2021年6月16日水曜日

『ハプスブルク 記憶と場所——都市観相学の試み』トーマス・メディクス 著、三小田 祥久 訳

ハプスブルク帝国の残滓を見つめる旅。

本書は、副題に「都市観相学の試み」とつけられているが、このような学問があるわけではないらしい。それは、観相学——すなわち顔立ちから内面を窺う技術——を都市に応用し、都市の相貌からその内面を覗いてみようというもののようだ。しかし本書は学問的というよりは、エッセイや旅行記に近く、結論じみたものもない。

正直に言えば、私は本書の叙述の半分もピンと来なかった。なぜなら、私は本書に取り上げられる都市の一つも訪問したことがないからで、本書には写真もないため、著者のいうことが現実の場所とどう繋がるのかが全く分からなかったからである。なので以下は甚だ心もとない読書メモである。

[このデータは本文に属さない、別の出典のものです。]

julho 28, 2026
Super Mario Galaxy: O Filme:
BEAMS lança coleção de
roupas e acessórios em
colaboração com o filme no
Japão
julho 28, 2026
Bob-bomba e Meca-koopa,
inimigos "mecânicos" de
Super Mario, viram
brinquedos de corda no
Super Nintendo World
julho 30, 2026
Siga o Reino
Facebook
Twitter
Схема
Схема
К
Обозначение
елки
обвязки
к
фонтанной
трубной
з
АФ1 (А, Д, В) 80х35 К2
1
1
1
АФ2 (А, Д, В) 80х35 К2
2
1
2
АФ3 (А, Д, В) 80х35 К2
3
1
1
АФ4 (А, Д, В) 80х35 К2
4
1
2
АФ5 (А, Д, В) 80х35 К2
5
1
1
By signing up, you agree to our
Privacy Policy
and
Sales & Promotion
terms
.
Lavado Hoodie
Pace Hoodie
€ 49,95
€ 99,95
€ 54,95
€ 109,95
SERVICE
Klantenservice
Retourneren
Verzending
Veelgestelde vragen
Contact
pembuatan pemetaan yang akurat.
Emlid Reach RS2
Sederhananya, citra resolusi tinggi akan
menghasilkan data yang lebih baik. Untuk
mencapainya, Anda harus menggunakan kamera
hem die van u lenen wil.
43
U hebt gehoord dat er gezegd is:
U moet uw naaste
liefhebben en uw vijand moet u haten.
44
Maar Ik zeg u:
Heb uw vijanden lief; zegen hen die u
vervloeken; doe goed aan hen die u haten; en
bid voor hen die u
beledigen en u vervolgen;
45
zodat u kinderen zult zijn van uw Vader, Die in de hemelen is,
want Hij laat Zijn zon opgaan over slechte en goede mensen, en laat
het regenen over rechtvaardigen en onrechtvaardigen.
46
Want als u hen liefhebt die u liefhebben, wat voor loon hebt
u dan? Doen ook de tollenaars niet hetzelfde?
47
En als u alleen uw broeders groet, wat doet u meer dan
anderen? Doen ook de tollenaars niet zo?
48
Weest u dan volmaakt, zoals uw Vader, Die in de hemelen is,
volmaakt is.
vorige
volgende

本書では、ウィーン、プラハ、ヴェネツィア、ブダペスト、トリエステが取り上げられる。これらはヴェネツィアを除きハプスブルク帝国(ハンガリー=オーストリア二重帝国)の版図に含まれた都市である。著者はこれらの都市に残されたハプスブルク帝国の記憶をその相貌を頼りに辿っていく。

ハプスブルク帝国とは、失敗したもう一つの「ヨーロッパ」である。それは現在の「ヨーロッパ」、即ち「欧州連合」とは違った原理で他民族・多言語を統合しようとし、瓦解した。本書では、そういうことが批評家風に語られるわけではない。しかしなんとなく浮かび上がってくるのは、ハプスブルク帝国という経験が、ヨーロッパに何をもたらしたか、であるように思われる。

それは、ヨーロッパにとって18世紀が何であったのか、ということなのかもしれない。激動の19世紀を迎える前、比較的平穏だったヨーロッパが、その平穏さの中に、暗鬱な火種を宿していたことを、なんとなく都市の相貌からえぐり出しているような気がした。ハプスブルク、という豪華絢爛な言葉のイメージとは逆に、本書から滲み出てくるのはむしろ崩壊の響きである。

しかし実際、本書はそういうものではないのである。著者は都市を巡り、歴史に思いを致す。そのシンプルな営みの中で、都市が置いてきた前近代の記憶をそこはかとなく掘り起こしていくだけなのだ。